If 2DMS takes off, Bruker, which makes the FT-ICR instrumentation needed to run it, could stand to benefit. "They're the only people selling those anymore," O'Connor said, noting that there are some legacy instruments from Thermo Fisher Scientific and Varian, which Agilent Technologies acquired in 2010, but that both firms stopped making them about a decade ago.
But anybody with an FT-ICR instrument could easily begin using 2DMS. "You literally just get the pulse sequence from us and download the software package and run it," O'Connor said. "There are probably a few dozen people that could do it right today, that have the equipment and expertise."
In addition to obtaining more powerful computing resources, O'Connor said there are still more bioinformatics challenges the subfield needs to address.
"Once we can pick all the peaks, the charge data, and which isotope are we looking at, we can get the mass of all the peptides in one spectrum," he said, which is what's needed to do database searches and identify all the proteins present in the sample. So far, picking out the proteins has been entirely manual and very low-throughput, but O'Connor believes it can be done algorithmically.

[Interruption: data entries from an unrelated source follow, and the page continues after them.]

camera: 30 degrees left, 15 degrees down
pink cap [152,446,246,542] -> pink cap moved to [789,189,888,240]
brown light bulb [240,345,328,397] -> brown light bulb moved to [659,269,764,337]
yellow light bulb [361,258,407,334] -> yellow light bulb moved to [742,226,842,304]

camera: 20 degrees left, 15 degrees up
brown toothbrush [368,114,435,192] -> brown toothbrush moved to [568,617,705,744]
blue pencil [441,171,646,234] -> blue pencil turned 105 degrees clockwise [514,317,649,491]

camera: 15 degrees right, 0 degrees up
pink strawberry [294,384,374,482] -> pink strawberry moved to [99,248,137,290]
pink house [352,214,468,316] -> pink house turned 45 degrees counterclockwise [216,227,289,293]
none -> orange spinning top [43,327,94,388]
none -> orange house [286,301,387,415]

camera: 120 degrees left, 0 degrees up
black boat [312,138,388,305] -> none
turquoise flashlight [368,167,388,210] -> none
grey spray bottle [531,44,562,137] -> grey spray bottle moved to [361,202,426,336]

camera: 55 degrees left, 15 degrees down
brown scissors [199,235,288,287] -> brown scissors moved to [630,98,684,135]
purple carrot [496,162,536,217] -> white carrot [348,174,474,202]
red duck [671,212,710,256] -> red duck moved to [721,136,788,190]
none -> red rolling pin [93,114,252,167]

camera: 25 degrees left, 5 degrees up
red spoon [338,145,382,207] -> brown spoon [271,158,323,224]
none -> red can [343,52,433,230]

"The data is in there to do much, much more," he said.
Once all the computational tools are established, others can join O'Connor and his collaborators in picking out interesting applications. One of his students is using 2DMS to find the exact molecules in the body that interact with the cisplatin class of anti-cancer drugs. Another is looking at islet amyloid polypeptide, a damaging protein that can accumulate in type 2 diabetes patients and kills beta-cells.
"Two-dimensional mass spectrometry can work for any biological system," O'Connor said. "It could be a general tool for all biological testing."